--- Exercise ---
The records below should be printed once more, exactly as they appear.

[Stored dataset items]
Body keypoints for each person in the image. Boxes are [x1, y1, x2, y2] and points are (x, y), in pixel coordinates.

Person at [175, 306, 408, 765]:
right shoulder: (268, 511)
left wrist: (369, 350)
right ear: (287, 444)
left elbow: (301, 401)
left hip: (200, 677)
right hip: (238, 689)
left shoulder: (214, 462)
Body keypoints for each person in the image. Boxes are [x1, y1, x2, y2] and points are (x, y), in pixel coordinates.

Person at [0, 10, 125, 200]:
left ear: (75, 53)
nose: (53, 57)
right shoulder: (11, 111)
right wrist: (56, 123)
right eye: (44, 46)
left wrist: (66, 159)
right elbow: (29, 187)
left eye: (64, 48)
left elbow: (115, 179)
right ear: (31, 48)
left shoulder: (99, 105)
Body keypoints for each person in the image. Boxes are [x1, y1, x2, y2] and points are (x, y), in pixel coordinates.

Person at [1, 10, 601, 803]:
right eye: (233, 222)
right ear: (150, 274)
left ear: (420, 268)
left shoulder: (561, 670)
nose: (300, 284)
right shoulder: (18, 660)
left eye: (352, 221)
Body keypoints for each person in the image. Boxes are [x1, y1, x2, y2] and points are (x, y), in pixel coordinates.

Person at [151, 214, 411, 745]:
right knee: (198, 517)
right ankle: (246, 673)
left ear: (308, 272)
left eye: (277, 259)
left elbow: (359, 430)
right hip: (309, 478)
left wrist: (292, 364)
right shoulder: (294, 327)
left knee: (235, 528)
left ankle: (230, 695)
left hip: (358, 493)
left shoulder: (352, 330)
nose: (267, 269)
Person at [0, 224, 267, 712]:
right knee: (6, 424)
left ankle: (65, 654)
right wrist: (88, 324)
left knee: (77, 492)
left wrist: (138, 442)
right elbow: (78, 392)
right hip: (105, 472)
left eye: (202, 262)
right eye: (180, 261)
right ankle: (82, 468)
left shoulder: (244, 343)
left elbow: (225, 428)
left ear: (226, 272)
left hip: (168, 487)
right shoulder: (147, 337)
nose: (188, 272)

--- Answer ---
Body keypoints for each person in the image. Boxes are [x1, y1, x2, y2] and points are (x, y), in pixel coordinates.

Person at [175, 306, 408, 765]:
right shoulder: (268, 511)
left wrist: (369, 350)
right ear: (287, 444)
left elbow: (301, 401)
left hip: (200, 677)
right hip: (238, 689)
left shoulder: (214, 462)
Body keypoints for each person in the image. Boxes are [x1, y1, x2, y2] and points are (x, y), in pixel coordinates.

Person at [0, 10, 125, 200]:
left ear: (75, 53)
nose: (53, 57)
right shoulder: (11, 111)
right wrist: (56, 123)
right eye: (44, 46)
left wrist: (66, 159)
right elbow: (29, 187)
left eye: (64, 48)
left elbow: (115, 179)
right ear: (31, 48)
left shoulder: (99, 105)
Body keypoints for each person in the image. Boxes are [x1, y1, x2, y2] and points are (x, y), in pixel coordinates.

Person at [1, 10, 601, 803]:
right eye: (233, 222)
right ear: (150, 274)
left ear: (420, 268)
left shoulder: (561, 670)
nose: (300, 284)
right shoulder: (18, 660)
left eye: (352, 221)
Body keypoints for each person in the image. Boxes are [x1, y1, x2, y2] and points are (x, y), in pixel coordinates.

Person at [151, 214, 411, 745]:
right knee: (198, 517)
right ankle: (246, 673)
left ear: (308, 272)
left eye: (277, 259)
left elbow: (359, 430)
right hip: (309, 478)
left wrist: (292, 364)
right shoulder: (294, 327)
left knee: (235, 528)
left ankle: (230, 695)
left hip: (358, 493)
left shoulder: (352, 330)
nose: (267, 269)
Person at [0, 224, 267, 712]:
right knee: (6, 424)
left ankle: (65, 654)
right wrist: (88, 324)
left knee: (77, 492)
left wrist: (138, 442)
right elbow: (78, 392)
right hip: (105, 472)
left eye: (202, 262)
right eye: (180, 261)
right ankle: (82, 468)
left shoulder: (244, 343)
left elbow: (225, 428)
left ear: (226, 272)
left hip: (168, 487)
right shoulder: (147, 337)
nose: (188, 272)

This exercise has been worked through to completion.